Сеня было открыл рот, чтобы… Чтобы, возможно, возразить, оспорить… Или согласиться… Неизвестно. Потому что именно в этот момент раздался грозный рык из-под стола. Некондиционный терьер рычал во сне. Он рычал и дёргал всеми четырьмя лапами. Он стонал и пыхтел, он огрызался и плакал…
– Тихо, тихо! Папа здесь! – Северный присел на корточки и погладил пса. – Это всего лишь страшный сон. Тут тебе ничего не грозит, идиотина.
«Идиотина» продрала мутные глаза, посмотрела на Северного и раскрыла пасть.
– Будь я проклят, но он – улыбается! Улыбается, блядина! – воскликнул Сеня.
– Не матерись, поганец!
– Ладно… – в стотысячный раз пообещал Сеня. – Бля буду, куплю Дашке собаку. Пусть для неё собака будет существующим животным.

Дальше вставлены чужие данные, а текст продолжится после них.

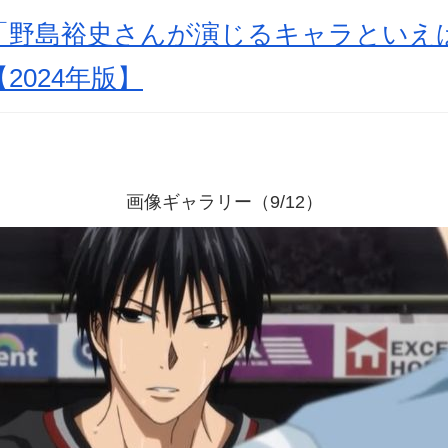
「野島裕史さんが演じるキャラといえ
【2024年版】
画像ギャラリー（9/12）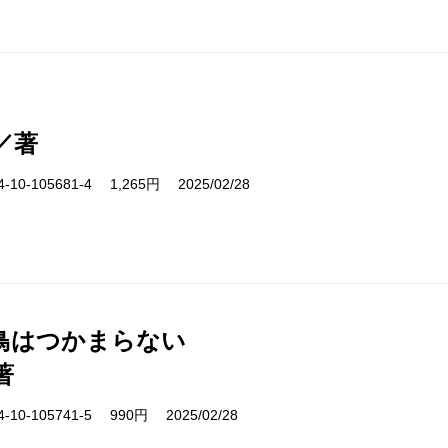
／著
10-105681-4 1,265円 2025/02/28
鳥はつかまらない
著
10-105741-5 990円 2025/02/28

– Слушай, у этого пса есть только одна проблема. Я ему насыпаю в миску корм. И зову. А он – не идёт. Он ждёт, пока я отойду от миски – и только потом подходит. Опасливо. Я бы даже сказал, затравленно. Ветеринарша сказала, что, вероятно, это детская психологическая травма. Скорее всего, кондиционных чистолинейных щенков кормили первыми, а его отпихивали, мол, пожрёшь, что останется.
– Да ну! Разве люди на такое способны?! Люди, у которых есть собаки, должны их одинаково кормить и одинаково любить!
– Ты путаешь, друг мой, ты путаешь… Ты путаешь людей с собой, а щенков с детьми. Если ты заведёшь Дашке собаку, пообещай, что не выкинешь её и не усыпишь, когда Дашка псиной наиграется.
– Ты чё, Сев, охуел?! – искренне возмутился Соколов. – Как ты можешь даже предположить такое! Чтобы я усыпил собаку только потому, что…
– Матерщинник ты мой любимый! – вдруг умилился Северный. – Семён Петрович, наверное, я старею…
– Гонишь ты, а не стареешь!.. Но ты же расскажешь, расскажешь?
– Нет! Ни слова! Пошли, прогуляем пса. Это будет так трогательно. Чистое Сан-Франциско! Два немолодых уже, нетрезвых мужика и маленькая палевая собачка.
– Почему палевая?
– Потому что так у неё в международном ветеринарном паспорте записано.
– Так собакам ещё и паспорт положен?!
– А то! Пошли, я расскажу, во сколько тебе выльется собачка для твоей милой дочурки…
И друзья, сопровождаемые беспрестанно прыгающим саквояжем, не совсем твёрдыми походками отправились на прогулку.
– Ты, толстый пельмень, завтра будешь спать! А мне – опять бежать…
– Так не беги! Плюнь на свои пробежки. Почувствуй себя свободным!
– Ты чувствуешь себя свободным?
– У меня жена и пятеро детей! О какой свободе ты говоришь?! Я закабалён. За-кам-балён! – Соколов рассмеялся.
– Но ты счастлив в своём закабалении?
– В за-кам-балении!.. Я настаиваю! – пьяненько хихикал Сеня.
– Так счастлив?
– А то!
– Никогда после мне об этом не говори. О том, о чём я тебе сейчас скажу. Не смей напоминать, щенок, понял, да?! Счастье, Сеня, – в несвободе. В несвободе от любви. В несвободе от пса. В несвободе от пробежек. Счастье – в свободе закабаления! И в ответственности за закабаливших тебя.
– За-кам-ба-лив-ших! – с ослиным упрямством повторил Семён Петрович.
Безымянный некондиционный терьер распластался камбалой на полу добропорядочного лифта примерного кондоминиума на Рублёвском шоссе. Друзья чуть не надорвали животы от хохота.
Виски никогда не бывает много, но иногда его бывает слишком.